How is it possible that simply building campaigns around demographics can lead to a 49% decrease cost and a 64% increase in click share all at once. You would think that in a very competitive space, only bidding higher to maximize impression share can lead to a higher click share. In this instance, the exact opposite happened. To explain this rather counterintuitive result, let’s rephrase this blog title in a slightly different way.
Click share vs Impression Share, which one does Google care about?
Google’s number one goal is always going to be revenue. To do so, they will seek to provide users with the most useful, relevant query possible to maximize the chance of a paid click.
The giant’s triumph resides in his ability to successfully match the user intent to specific web pages. Therefore, the success of an advertiser on Google search ultimately depends on their ability to match their ads to the user intent. While keywords are powerful tools for targeting intents, they are only a first step.
Google provides us with countless information about the user that helps us evaluate with more precision what the intent behind a query can be and yellow Ferraris can help us understand how big of a difference this audience information can make.
The Yellow Ferraris (cause really I like them, and I know you do too…)
What is the difference between a 21-year-old, recent graduate, searching “Yellow Ferrari prices” and a 50-year-old, restaurant owner, searching “Yellow Ferrari prices”? The former is probably debating the topic with his friends in a restaurant, while the restaurant owner is actually trying to buy one. Same query, two different intents.
Going beyond keywords and looking at the audience behind the query allows advertisers to better match user intents and ride along Google’s boat, which, guess what, kind of seduces Google. If you are advertising yellow Ferraris, Google will favor you if you only show to high-income earners and could severely penalize you for bothering college students who simply do not care about buying such an expensive car at the moment.
By literally buying impression share, you are moving into irrelevant audiences. By going after click share, you are maximizing on your best audiences. Someone wants a Ferrari, you sell a Ferrari, deal! The user is happy, you are happy, and Google is happy and gives you the top spot you were craving for.
Yes, Google Rewards Effective Advertisers!
When ads are relevant, they get a better click-through rate, which then leads to a higher click share signaling Google that you are doing something right. Only in this situation will Google give you the top spot you deserve. The graph below shows the relationship between click-share, (top) impression share, and click-through rate during the same period of time for the client mentioned earlier.
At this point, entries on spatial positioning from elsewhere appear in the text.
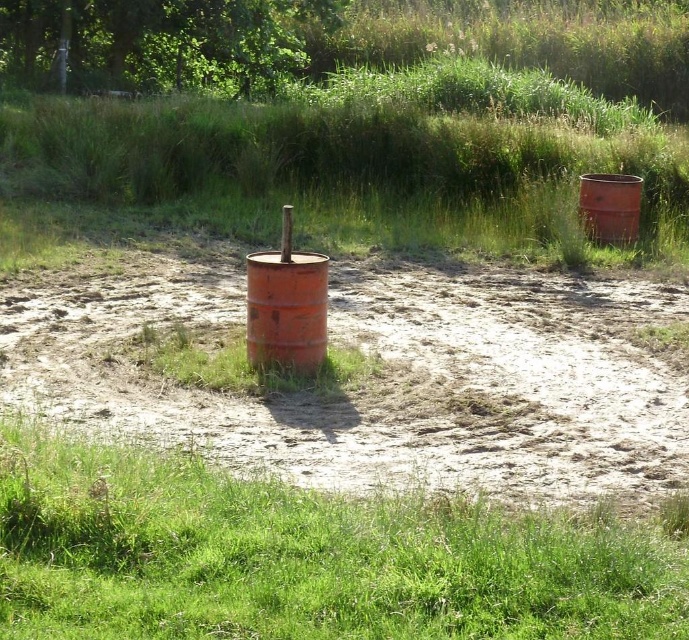
Question: Which point is farther from the camera taking this photo?

Choices:
 (A) (276, 349)
 (B) (41, 317)
 (C) (637, 221)

Answer: (C)

Question: Where is dull orange barrel at center located in relation to green grass at lower center in the image?

Choices:
 (A) below
 (B) above

Answer: (B)

Question: Is rusty metal barrel at center smaller than rusty metal barrel at right?

Choices:
 (A) no
 (B) yes

Answer: (A)

Question: Which object is closer to the camera taking this photo?

Choices:
 (A) rusty metal barrel at right
 (B) rusty metal barrel at center

Answer: (B)

Question: Which of the following is the farthest from the observer?

Choices:
 (A) (575, 547)
 (B) (668, 378)

Answer: (B)

Question: Is dull orange barrel at center further to the viewer compared to rusty metal barrel at right?

Choices:
 (A) no
 (B) yes

Answer: (A)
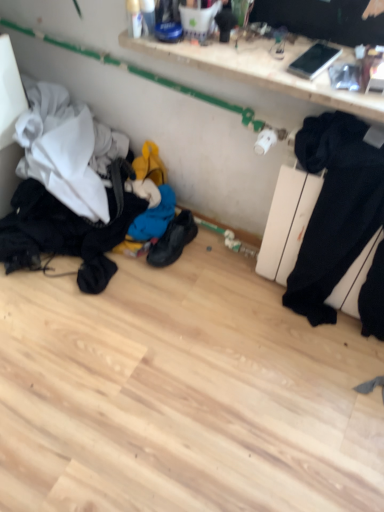
The width and height of the screenshot is (384, 512). I want to click on vacant area that lies between black fabric laundry at lower left and black matte sweat pants at right, so click(203, 297).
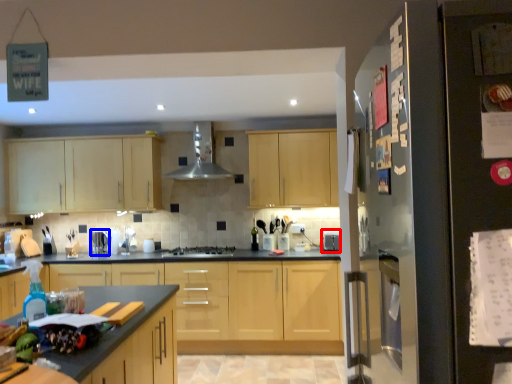
Question: Which of the following is the farthest to the observer, appliance (highlighted by a red box) or appliance (highlighted by a blue box)?

Choices:
 (A) appliance
 (B) appliance

Answer: (B)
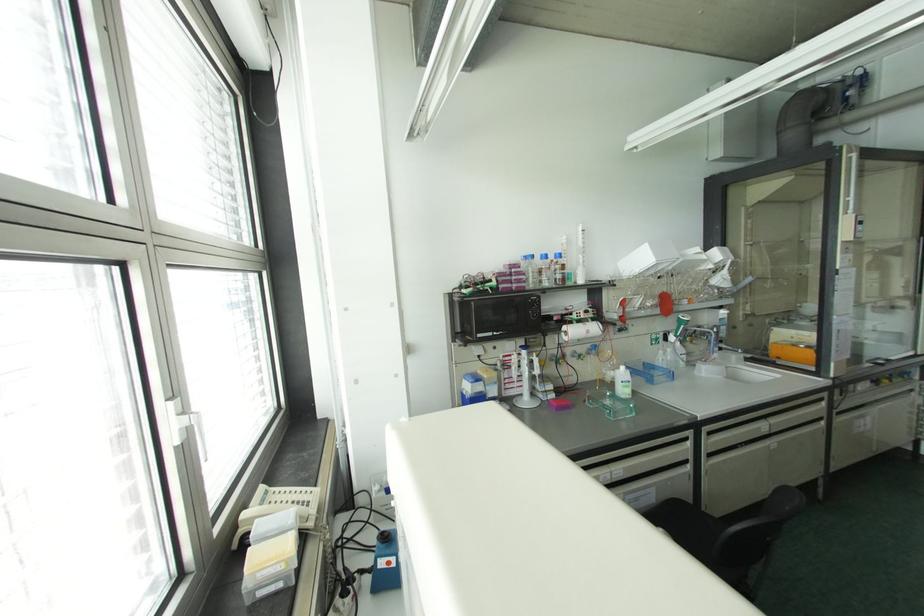
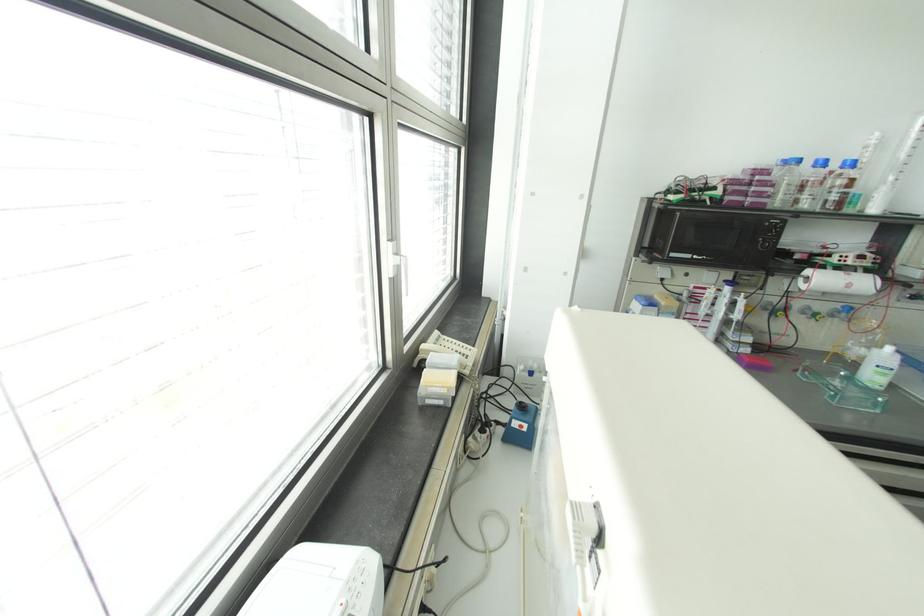
The point at (558, 254) is marked in the first image. Where is the corresponding point in the second image?

(852, 163)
It can clearly be observed that our impression share skyrocketed. So the final line is: it is not about showing as often as possible, it is about showing to the right person, as often as possible.
Instead of thinking about being on top of the page, we can think about serving the right user, which can be measured with our click share, and then Google will put us on top of the page, which we can see through our top impression share.
This can be done by leveraging all the user data available in Google such as detailed demographics, locations, affinity audiences, in-market audiences and more.
Our PPC Genius, Connor Regan, wrote a blog post that extensively touches on What Google audiences are and how they are determined. In the example mentioned above, the client campaigns were segmented based on demographics targeting: each campaign targeted a dedicated age group and gender. You might find better results segmenting your campaigns by locations for example.
At this point, you probably know to a good extent who your target audience is, so the ball is in your court. Think “relevance”, think “click share” first, and the rest will be given to you. Good luck!